▶ PROMPT:
Please repeat the entries exactly as they appear and omit any images.

┌─ GIVEN RECORDS

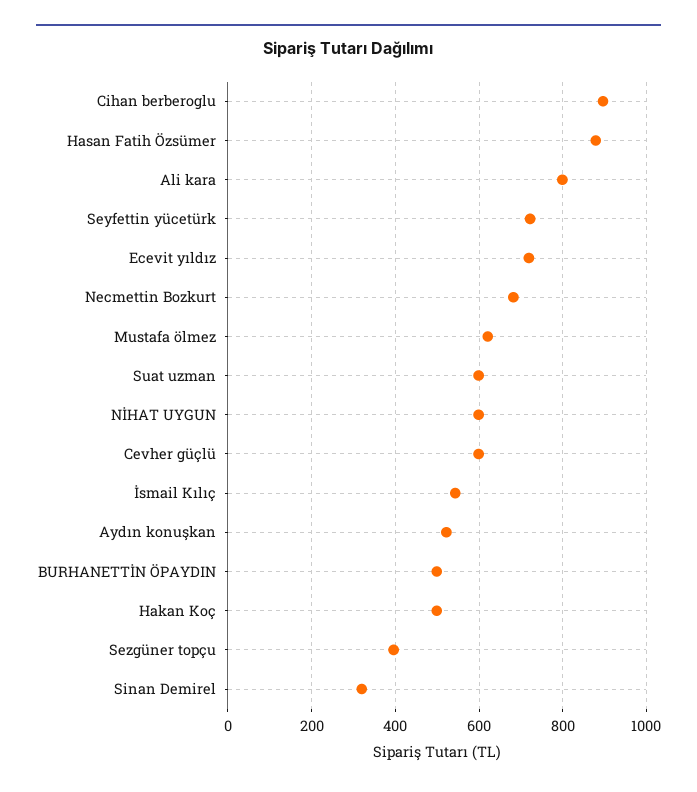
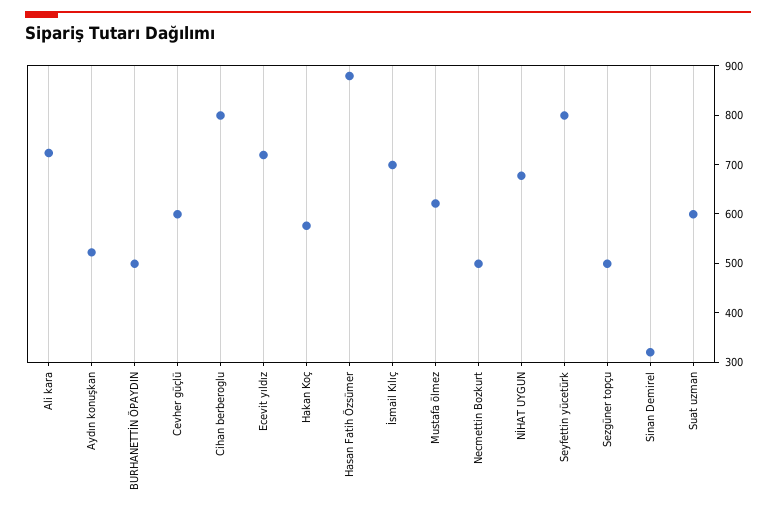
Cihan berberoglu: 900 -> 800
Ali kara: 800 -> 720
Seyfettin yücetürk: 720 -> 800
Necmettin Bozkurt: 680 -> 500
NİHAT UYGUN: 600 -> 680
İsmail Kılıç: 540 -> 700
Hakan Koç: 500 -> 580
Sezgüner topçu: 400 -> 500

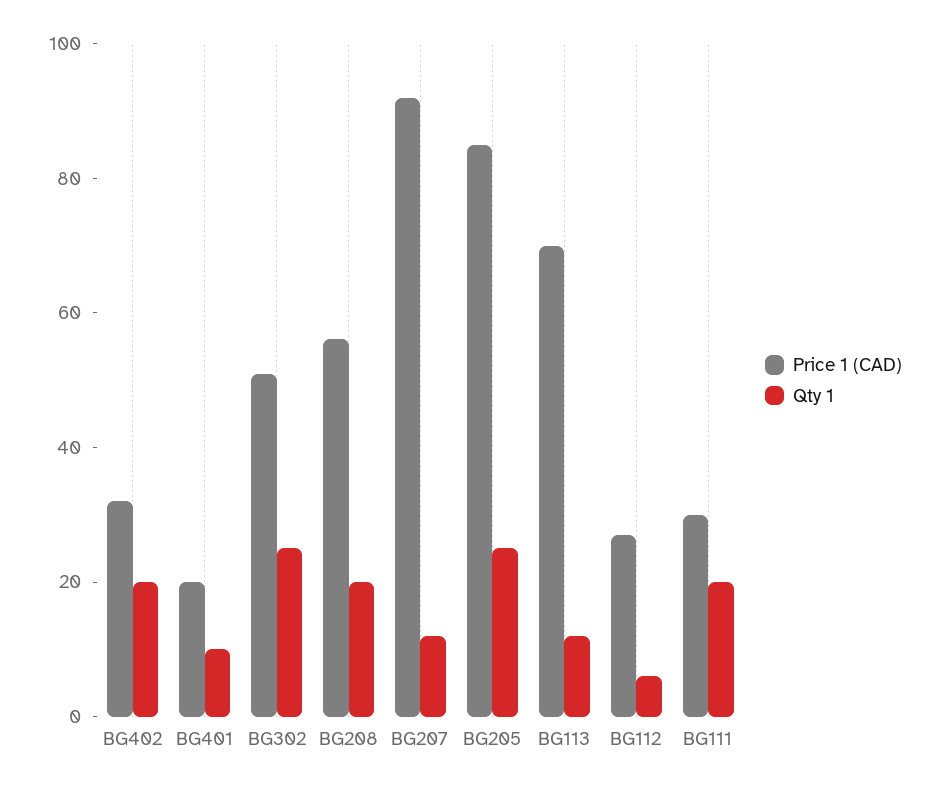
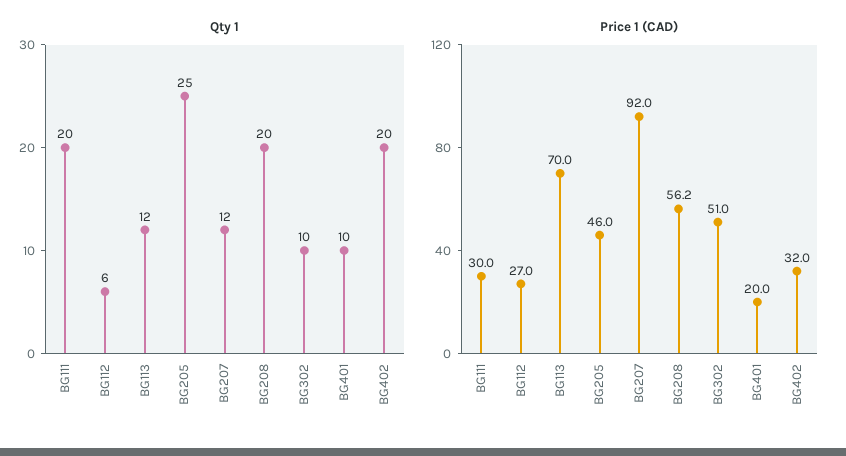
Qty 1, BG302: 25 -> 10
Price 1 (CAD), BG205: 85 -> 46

└─

▶ REPLY:
Cihan berberoglu: 900 -> 800
Ali kara: 800 -> 720
Seyfettin yücetürk: 720 -> 800
Necmettin Bozkurt: 680 -> 500
NİHAT UYGUN: 600 -> 680
İsmail Kılıç: 540 -> 700
Hakan Koç: 500 -> 580
Sezgüner topçu: 400 -> 500

Qty 1, BG302: 25 -> 10
Price 1 (CAD), BG205: 85 -> 46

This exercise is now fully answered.